The battle positions around the table were being drawn along predictable lines. The DCI wanted Chimera back and wanted to avoid the sort of intelligence tar-pit they'd been trapped in during the Iran crisis. State wanted a political settlement. There were disarmament treaties and foreign obligations which would be jeopardized by a fresh round of military saber rattling. Defense was worried about the Russians. The Navy wanted to use the carrier group they already had in the area. The Chairman of the Joint Chiefs wanted a full invasion with combined arms.

The President was himself an old Navy man, and his own, deep-down gut feeling was to send in the carrier group. The threat of carrier-borne air-strikes against North Korean targets ? fuel tank farms, military bases, airfields ? might be enough to make them back down.

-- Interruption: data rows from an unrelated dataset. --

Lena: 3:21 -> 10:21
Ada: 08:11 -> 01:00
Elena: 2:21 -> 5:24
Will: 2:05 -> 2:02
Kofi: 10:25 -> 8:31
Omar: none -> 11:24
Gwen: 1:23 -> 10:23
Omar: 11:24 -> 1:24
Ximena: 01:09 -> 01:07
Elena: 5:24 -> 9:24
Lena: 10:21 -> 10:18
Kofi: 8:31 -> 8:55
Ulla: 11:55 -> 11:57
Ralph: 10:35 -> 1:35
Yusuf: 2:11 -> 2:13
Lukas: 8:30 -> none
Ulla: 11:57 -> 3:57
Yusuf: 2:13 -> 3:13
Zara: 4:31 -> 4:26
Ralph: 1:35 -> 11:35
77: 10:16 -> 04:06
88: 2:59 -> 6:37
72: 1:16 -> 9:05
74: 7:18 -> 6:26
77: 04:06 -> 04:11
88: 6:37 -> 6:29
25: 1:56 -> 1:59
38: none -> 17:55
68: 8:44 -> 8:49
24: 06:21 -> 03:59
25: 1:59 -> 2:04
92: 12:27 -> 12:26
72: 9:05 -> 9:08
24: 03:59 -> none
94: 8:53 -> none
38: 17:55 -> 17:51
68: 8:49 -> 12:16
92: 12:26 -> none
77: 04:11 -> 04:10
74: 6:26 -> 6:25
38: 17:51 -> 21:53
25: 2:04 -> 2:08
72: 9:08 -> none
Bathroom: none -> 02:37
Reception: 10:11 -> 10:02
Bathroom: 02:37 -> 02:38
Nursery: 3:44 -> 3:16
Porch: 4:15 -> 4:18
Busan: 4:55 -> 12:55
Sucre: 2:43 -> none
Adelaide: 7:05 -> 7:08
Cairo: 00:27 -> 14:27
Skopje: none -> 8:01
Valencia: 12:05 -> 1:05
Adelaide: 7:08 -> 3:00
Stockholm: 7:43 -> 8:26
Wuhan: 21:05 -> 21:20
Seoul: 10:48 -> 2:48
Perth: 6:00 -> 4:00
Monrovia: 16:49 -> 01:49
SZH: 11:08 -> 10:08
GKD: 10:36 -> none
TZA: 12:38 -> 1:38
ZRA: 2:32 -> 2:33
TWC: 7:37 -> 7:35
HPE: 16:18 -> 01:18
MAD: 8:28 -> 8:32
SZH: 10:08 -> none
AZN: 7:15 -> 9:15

'Here's the way we'll play it,' he said at last. The bickering around the table ceased at once, each head turning to face the President. He looked at the Director of Central Intelligence. 'Vic, we can't go into this blind. I'll want you people to step it up with the intel. We have to know where our people are being held and what the North Koreans are up to.'

'Yes, sir.'

He turned to the Defense Secretary. 'Ron, I think we can raise the alert status for all our bases over there without stirring up the Russians much. Or the Japanese.'

'The Russians will up their status too, sir, but… I guess that's all we can do.'

'Not quite.' The President looked at the CNO. 'Fletch, I want you to cut orders for the Jefferson. I want them and the Marines in position to do something ASAP. What have we got in the way of covert capability out there?'

'We could have a SEAL team on board the Jefferson in eighteen hours.'

'Mr. President,' General Caldwell said, 'under the circumstances, wouldn't it be prudent to put the entire military on alert, sort of start things rolling?'

The President sighed. 'I want to avoid an all-out invasion, Amos,' he said. 'You're right, of course. At least you can put the 82nd on alert, start getting ready to go in if we have to. But I think I want to gamble on the Navy for this one. They're there, and they're ready. If they can't handle it, we'll have to work some other angle.'

Schellenberg started to say something, but the President held up his hand. 'All of this is just in case, gentlemen. I won't mind at all being all dressed up with no place to go on this one… but I sure as hell don't want to be caught naked if the doorbell rings.'

As the Security Council meeting broke up, it struck the President just how much was riding on the carrier group commander. That poor SOB may just find himself on the point of the spear, the President thought. And I thought my job was a bitch.

DAY TWO

CHAPTER 6

0610 hours CVIC, U.S.S. Thomas Jefferson

The briefing room was called Civic. The name was a Navy contortion of CVIC, CV being the designation for carrier, and IC standing for Intelligence Center. It was a long room aft of Flag Plot with the ever-present grays and off-greens of Navy-painted steel bulkheads relieved by an oil painting of the U.S.S. Thomas Jefferson at one end.